Officials often seek to avoid inadvertently triggering the downfall of companies with enforcement actions following lawsuits. The 2002 indictment of the accounting firm Arthur Andersen resulting in 28,000 job losses.
But that means that over the past decade, banks and other companies have often joined deferred prosecution agreement or other arrangements, along with fines, upon discovery of misconduct. For example, JPMorgan Chase joined the DPA for its role in Bernie Madoff’s Pyramid Diagram and a precious metals trading scandal, among other risks.
Uber Compliant
Even in cases where the problem isn’t immediately found, the Justice Department credits managers who volunteer information to authorities, Miller said. He cited the recent verdict of Uberformer security director of Obstruction of justice as an example of their current methods.

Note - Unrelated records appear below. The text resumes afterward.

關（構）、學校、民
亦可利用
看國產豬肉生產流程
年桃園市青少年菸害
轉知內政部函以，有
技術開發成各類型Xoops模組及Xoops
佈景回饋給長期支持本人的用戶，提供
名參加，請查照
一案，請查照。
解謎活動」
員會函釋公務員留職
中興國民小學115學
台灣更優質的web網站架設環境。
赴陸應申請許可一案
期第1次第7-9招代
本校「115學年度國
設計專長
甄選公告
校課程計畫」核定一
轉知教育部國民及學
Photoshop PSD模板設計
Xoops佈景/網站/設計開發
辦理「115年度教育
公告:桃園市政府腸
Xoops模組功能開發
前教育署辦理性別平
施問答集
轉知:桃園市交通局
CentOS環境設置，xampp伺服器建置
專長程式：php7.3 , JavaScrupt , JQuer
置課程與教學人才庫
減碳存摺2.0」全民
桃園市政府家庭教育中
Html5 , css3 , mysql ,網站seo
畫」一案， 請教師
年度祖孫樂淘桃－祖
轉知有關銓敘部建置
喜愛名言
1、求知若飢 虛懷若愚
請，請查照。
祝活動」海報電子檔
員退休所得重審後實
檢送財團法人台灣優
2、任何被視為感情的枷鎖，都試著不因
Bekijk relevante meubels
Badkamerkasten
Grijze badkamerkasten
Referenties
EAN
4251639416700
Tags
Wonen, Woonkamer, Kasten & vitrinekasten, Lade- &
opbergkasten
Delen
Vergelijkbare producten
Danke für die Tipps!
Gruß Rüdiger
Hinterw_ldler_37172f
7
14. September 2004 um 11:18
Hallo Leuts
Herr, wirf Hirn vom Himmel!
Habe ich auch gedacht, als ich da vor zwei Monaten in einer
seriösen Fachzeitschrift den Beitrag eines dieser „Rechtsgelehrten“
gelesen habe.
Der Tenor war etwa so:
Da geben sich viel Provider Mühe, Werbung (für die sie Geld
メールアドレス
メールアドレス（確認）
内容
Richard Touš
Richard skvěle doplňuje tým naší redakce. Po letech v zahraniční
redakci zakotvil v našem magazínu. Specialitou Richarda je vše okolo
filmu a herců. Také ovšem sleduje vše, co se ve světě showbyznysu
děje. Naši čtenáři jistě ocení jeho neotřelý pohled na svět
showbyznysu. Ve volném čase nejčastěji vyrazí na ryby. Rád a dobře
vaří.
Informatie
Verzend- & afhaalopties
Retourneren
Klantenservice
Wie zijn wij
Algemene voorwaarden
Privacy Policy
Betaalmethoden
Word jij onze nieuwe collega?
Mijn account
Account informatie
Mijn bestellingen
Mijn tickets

“When the new CEO of Uber came to work and learned of the CSO’s behavior, the company decided to disclose all the facts regarding the CSO’s cyber incident and obstruction to the government on its own,” he said. The move resulted in a deferred prosecution agreement.
Companies will also be considered favorably for creating compensation schemes that allow for the withdrawal of bonuses, he said.
The department-wide change in its approach comes after a year-long review of its processes, Miller said.
Cryptocurrency hints
Miller also listed a list of recent crypto-related enforcement actions and hinted that the agency is looking into the possibility of manipulating the digital asset market. The recent collapse of FTX has led to the question of whether founder Sam Bankman-Fried will face criminal charges.
“The department is closely monitoring the extreme volatility in the digital asset market over the past year,” he said, adding. famous quotes attributed to Berkshire Hathawayby Warren Buffett on spotting mistakes or taking foolish risks “when the tide goes out.”
“All I’m saying right now is that nude swimmers have a lot to worry about, because the department is taking note,” Miller said.